What is the problem?
When a graduating student joins a software product company as a novice engineer, one of the first tasks assigned to them is to understand the product (or a part of it) they will work on. This is a prerequisite for writing production code. Typically, the novice engineer proceeds by attempting to read the source code from the product code repository to understand the functionality and behavior and uses the partial documentation and overview information received in onboarding sessions as appropriate. However, this usually becomes a complicated and lengthy process for these engineers. Given that the company and the engineers want to get productive quickly, this creates situations where partially trained engineers hit the production floor and may create costly production issues.
To be clear, gaining mastery over the product is indeed a time-consuming task (Zhou and Mockus (2010) and Sim and Holt (1998)). We are not talking about mastery, we are talking about picking enough understanding to be able to contribute effectively to the product evolution.
Over last decade, I have hired students from campus and closely observed their struggle to comprehend software systems. While I initially attributed this to their lack of motivation to learn appropriate skills in college, I now hypothesize that the skills needed to do well at these comprehension tasks are not included or taught well in the regular computer science courses at the undergraduate level. My research examines this further.
I think this is a world-wide problem. However, my research focus is on Indian context where this shows up in an extreme form. When we lament the lack of employability and gap of skills (Aggarwal, Nithyanand, and Sharma (2020), Wheebox (2022)), and then get drawn to offering industry-tailored skills as a solution, we perpetrate the problem. My research aims to identify key changes that can be brought to curriculum and pedagogy to address this with a long-term view.
Why does this problem exist?
My research suggests that there are two key disconnects between academic world and industrial world that make it difficult for the novice engineer to be effective.
- Creation vs. comprehension skills: CS curriculum worldwide is disproportionately focused on how to construct a new piece of software. This is at odds with what an engineer is asked to do when they join (and much afterwards) - understand the existing software and evolve it. Initial creation tasks (bug fixes, small features) are also expected to be used for comprehension, as a means to understand the software better
- Simple vs. complex systems: Training for undergraduate students is limited to simple systems that they have created individually or in groups (and don’t deal with existing systems). In fact, most assignments ask them to create algorithms and programs, not build systems. On the other hand, software product companies have a large, complex system that novice engineers are expected to work on. The complexity shows up in multiple ways: the codebase is so large that reading it to understand the system is quite difficult, and the behavior of the software is not apparent from the code that they do read and understand (because in complex systems, behavior emerges from the interactions and is a run-time property).
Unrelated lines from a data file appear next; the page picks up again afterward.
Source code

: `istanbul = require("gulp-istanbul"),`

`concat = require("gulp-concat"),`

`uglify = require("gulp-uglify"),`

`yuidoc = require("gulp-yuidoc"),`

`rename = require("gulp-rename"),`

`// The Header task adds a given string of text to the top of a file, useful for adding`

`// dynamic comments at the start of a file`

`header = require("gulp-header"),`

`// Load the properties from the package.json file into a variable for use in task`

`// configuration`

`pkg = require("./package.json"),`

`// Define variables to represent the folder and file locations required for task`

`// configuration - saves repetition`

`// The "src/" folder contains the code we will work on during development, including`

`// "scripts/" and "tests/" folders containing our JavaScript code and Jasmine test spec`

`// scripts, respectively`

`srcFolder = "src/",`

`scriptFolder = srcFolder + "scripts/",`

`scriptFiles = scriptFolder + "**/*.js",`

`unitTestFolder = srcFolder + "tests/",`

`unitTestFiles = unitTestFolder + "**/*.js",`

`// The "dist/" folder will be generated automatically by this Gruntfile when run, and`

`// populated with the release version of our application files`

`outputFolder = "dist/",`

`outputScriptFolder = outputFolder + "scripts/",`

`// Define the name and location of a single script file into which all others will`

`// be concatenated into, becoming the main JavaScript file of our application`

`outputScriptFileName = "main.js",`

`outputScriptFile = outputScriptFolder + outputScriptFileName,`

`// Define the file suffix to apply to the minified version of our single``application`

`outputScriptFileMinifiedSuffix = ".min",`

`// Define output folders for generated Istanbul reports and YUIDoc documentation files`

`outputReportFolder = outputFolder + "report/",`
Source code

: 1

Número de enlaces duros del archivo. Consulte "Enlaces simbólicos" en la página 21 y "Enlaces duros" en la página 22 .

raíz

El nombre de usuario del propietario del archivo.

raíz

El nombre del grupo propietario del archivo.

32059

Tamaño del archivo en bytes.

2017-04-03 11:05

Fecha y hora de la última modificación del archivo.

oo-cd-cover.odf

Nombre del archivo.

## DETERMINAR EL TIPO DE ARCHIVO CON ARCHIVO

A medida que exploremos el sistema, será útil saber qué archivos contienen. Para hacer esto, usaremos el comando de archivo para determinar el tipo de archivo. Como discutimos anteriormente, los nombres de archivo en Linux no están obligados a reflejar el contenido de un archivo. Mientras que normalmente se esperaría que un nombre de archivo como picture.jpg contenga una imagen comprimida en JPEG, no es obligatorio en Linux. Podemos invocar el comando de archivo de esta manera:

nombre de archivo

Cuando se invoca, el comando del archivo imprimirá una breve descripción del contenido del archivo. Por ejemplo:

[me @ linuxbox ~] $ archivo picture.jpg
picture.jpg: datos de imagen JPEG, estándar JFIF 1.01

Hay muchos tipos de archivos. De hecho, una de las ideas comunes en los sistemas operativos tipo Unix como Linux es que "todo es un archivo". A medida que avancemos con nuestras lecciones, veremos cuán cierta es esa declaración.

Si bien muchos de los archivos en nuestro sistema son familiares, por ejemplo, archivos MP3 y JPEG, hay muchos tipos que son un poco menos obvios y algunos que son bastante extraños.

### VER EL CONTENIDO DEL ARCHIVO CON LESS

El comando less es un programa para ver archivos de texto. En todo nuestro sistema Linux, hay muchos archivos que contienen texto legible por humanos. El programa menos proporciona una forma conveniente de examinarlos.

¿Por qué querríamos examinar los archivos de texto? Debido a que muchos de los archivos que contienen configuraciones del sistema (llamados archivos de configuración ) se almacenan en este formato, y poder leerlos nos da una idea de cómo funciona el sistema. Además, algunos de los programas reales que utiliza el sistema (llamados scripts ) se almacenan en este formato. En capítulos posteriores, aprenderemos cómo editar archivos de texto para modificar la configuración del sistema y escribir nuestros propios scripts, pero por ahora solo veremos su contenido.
It is no wonder they struggle at the workplace. In fact, it is a wonder that many of them do well even in their initial months.
The situation improves as they spend time with the product. Their understanding of emergent behavior improves and they also learn how to make the best use of information available (partial documentation, running system, subject matter experts, code knowledge, etc.). However, this wastes time and opportunity and the company may not be able or willing to accept this delay in getting to the expected productivity level.
What can we do about it?
There are two insights that drives the solutions we propose through our research: 1. Large software products are complex systems if we see them from a systems lens (see Allan (2009)). 2. Systems science tells us that complex systems (in many disciplines) are understood better when learners model them (see Hmelo-Silver and Azevedo (2006), Hashem and Mioduser (2013), Verhoeff, Waarlo, and Boersma (2008)). 3. Modeling can be used to understand complex software systems as well.
What is a complex software system? We define it as a system composed of two or more component systems where the behavior emerges from the interactions of these component systems. For example, a modern SaaS product architecture consists of a set of microservices - each of which demonstrate fairly simple behavior - that interact and collaborate with each other to produce the desired behavior, so we categorize SaaS products as complex software systems.
Research contribution
This research aims to produce three outputs:
- A modeling language that can be used to model complex software systems - this should be easy to learn and use by novice engineers. This is based on the notion of a transition system - we use the definition given by Tabuada (2009) which is also used in the work being done under the Algodynamics lab (Choppella, Viswanath, and Kumar (2021)).
- A learning strategy that can be used during onboarding process which allows the novice engineer to process the stream of information they get exposed to. The novice engineers can use modeling to develop their understanding of the product during this period, and refine their understanding by refining their models, as they acquire new information about the product.
- A pedagogy (and associated content) to expose the students and novice engineers to complex systems and help them learn modeling skills that aid in comprehension. This can be offered to graduating students (as part of their third-year or fourth-year course) as well as to new campus hires (as part of their onboarding process).
The long term goal is to influence the CS curriculum to teach systems thinking via multiple existing courses and help produce more systems-aware CS graduates who we expect will also be more skillful and employable in product companies.